Can pancreatic neuroendocrine tumors be treated with drugs? What drugs are used?

Drug therapy includes replacement therapy for pancreatic endocrine/exocrine dysfunction, immunomodulatory therapy, chemotherapy, molecular targeted therapy, and peptide receptor radionuclide therapy.

• Cytotoxic chemotherapy has proven efficacy for well-differentiated pancreatic NETs. It is recommended for patients with significant symptoms due to large tumors or rapidly progressing metastases, offering higher objective response rates.
• Somatostatin analogs (SSAs) are a common molecular targeted therapy, serving two purposes: symptom control and tumor growth inhibition. Clinical trials support SSAs as first-line treatment for nonfunctional and functional G1/G2 neuroendocrine tumors, effectively managing symptoms. Long-acting octreotide and lanreotide are commonly used, requiring strict adherence to administration guidelines.
• Novel molecular targeted therapies against PI3K, mTOR, or VEGF can prolong progression-free survival. They are suitable for adults with unresectable, locally advanced, or metastatic, well-differentiated (moderate or high-grade) progressive pancreatic neuroendocrine tumors.
• Peptide receptor radionuclide therapy (PRRT) is an internal radiation approach. It combines SSAs (e.g., lanreotide/octreotide) with radionuclides (¹¹¹In, ⁹⁰Y, ¹⁷⁷Lu) to form a targeted compound that delivers high-energy β-radiation to tumor cells expressing somatostatin receptors, thereby destroying them. Thus, PRRT is only suitable for somatostatin receptor-positive neuroendocrine tumors.

DIET & LIFESTYLE

What should patients with pancreatic neuroendocrine tumors pay attention to in daily life?
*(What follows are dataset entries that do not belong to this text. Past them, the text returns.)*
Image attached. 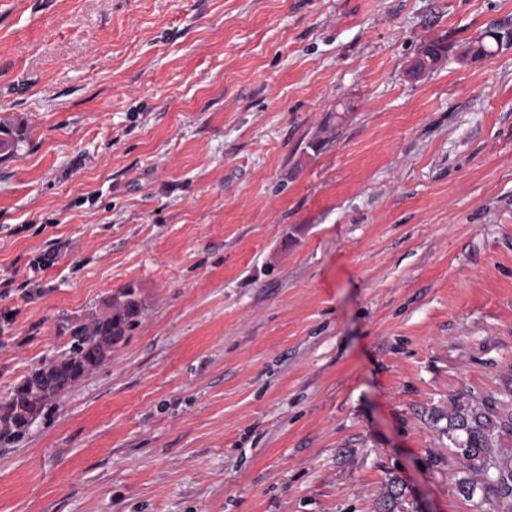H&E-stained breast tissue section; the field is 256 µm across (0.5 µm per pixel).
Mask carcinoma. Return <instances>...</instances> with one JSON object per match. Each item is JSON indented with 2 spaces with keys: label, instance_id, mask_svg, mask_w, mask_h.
Segmentation results:
<instances>
[{
  "label": "carcinoma",
  "instance_id": "obj_1",
  "mask_svg": "<svg viewBox=\"0 0 512 512\" xmlns=\"http://www.w3.org/2000/svg\"><path fill=\"white\" fill-rule=\"evenodd\" d=\"M21 141L20 129L0 123V151L6 153ZM144 304L138 288L127 284L112 293L102 312L76 320L69 328V347L59 356L40 363L15 384L0 403V443L23 440L32 425L47 416L56 401L80 379L97 370L140 324ZM512 437V412L503 413L494 399L483 408H456L449 417L450 456L462 468L481 478V484L462 479L458 490L472 499L481 490V504L491 512H512V452L493 451L496 438ZM402 488L391 481L379 506L382 512H396L402 505Z\"/></svg>",
  "mask_w": 512,
  "mask_h": 512
}]
</instances>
Similar to other pancreatic diseases, it is essential to strictly adhere to follow-up and re-examination schedules for necessary tests and evaluations. If undergoing SSA treatment, carefully follow the instructions for use and monitor for any significant adverse reactions during the process.
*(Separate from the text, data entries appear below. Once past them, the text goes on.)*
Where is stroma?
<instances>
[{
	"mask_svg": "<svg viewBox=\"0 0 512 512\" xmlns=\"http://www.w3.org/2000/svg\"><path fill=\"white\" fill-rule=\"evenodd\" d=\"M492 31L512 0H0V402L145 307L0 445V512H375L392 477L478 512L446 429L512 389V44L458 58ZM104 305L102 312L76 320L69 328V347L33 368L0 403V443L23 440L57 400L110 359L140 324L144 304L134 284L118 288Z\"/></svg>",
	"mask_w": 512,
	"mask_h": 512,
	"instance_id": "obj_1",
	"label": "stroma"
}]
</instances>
Patients should closely watch for symptoms such as flushing, venous congestion, diarrhea, and bronchospasm, as well as fatigue, loss of appetite, and weight loss. If these symptoms occur, they should seek medical attention promptly to assess potential tumor progression.

Additionally, it is important to avoid factors that may worsen pancreatic damage, primarily by adjusting dietary habits and changing unhealthy lifestyle behaviors.
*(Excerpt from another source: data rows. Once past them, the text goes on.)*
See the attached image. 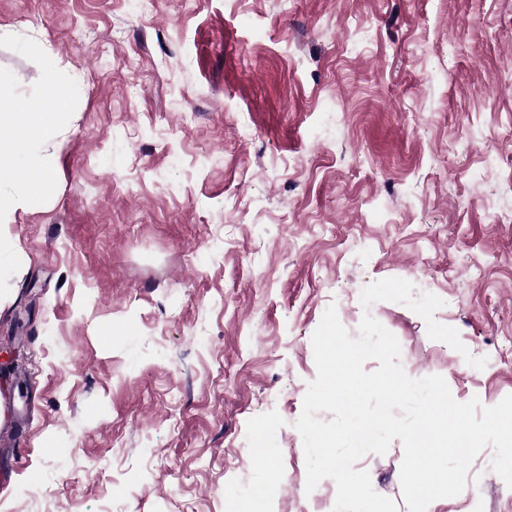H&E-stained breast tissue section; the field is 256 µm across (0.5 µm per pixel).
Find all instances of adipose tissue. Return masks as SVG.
Masks as SVG:
<instances>
[{"mask_svg": "<svg viewBox=\"0 0 512 512\" xmlns=\"http://www.w3.org/2000/svg\"><path fill=\"white\" fill-rule=\"evenodd\" d=\"M47 79L44 112L28 113L24 122H17L6 106L15 104L10 93L12 78L0 71V132L10 130V137L0 135V182H8L14 192L0 196V214L28 205L39 197L54 195L57 183L49 159L41 154L39 144L53 140L65 117L73 76L56 68L52 57H45Z\"/></svg>", "mask_w": 512, "mask_h": 512, "instance_id": "obj_1", "label": "adipose tissue"}]
</instances>
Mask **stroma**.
I'll return each mask as SVG.
<instances>
[{
    "label": "stroma",
    "instance_id": "obj_1",
    "mask_svg": "<svg viewBox=\"0 0 512 512\" xmlns=\"http://www.w3.org/2000/svg\"><path fill=\"white\" fill-rule=\"evenodd\" d=\"M30 41L76 81L40 147L55 195L0 217V512H300L331 305L457 401L512 394V0H0L20 101L45 89ZM393 277L463 351L363 308ZM403 456L355 464L398 512ZM492 458L432 512H512Z\"/></svg>",
    "mask_w": 512,
    "mask_h": 512
}]
</instances>
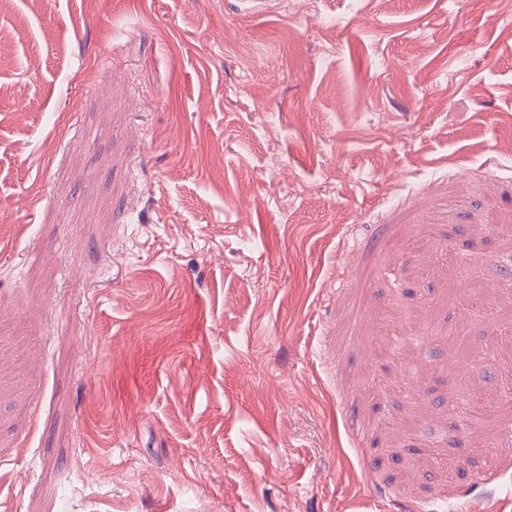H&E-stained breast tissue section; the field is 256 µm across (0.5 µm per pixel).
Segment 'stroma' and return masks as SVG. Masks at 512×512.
<instances>
[{"label":"stroma","mask_w":512,"mask_h":512,"mask_svg":"<svg viewBox=\"0 0 512 512\" xmlns=\"http://www.w3.org/2000/svg\"><path fill=\"white\" fill-rule=\"evenodd\" d=\"M510 260L511 9L12 0L0 512H512Z\"/></svg>","instance_id":"1"}]
</instances>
Maintain a balanced diet with a mix of meat and vegetables, avoiding long-term excessive intake of high-fat and high-protein foods. At the same time, eliminate harmful habits such as alcohol consumption to prevent damage from alcohol and its metabolites, particularly acetaldehyde. Quitting smoking is also beneficial for overall health.

PREVENTION

How to prevent pancreatic neuroendocrine tumors?

Generally, it's difficult to prevent. However, understanding relevant disease knowledge, staying vigilant, and seeking timely medical attention for similar symptoms with appropriate examinations can aid in early diagnosis and treatment.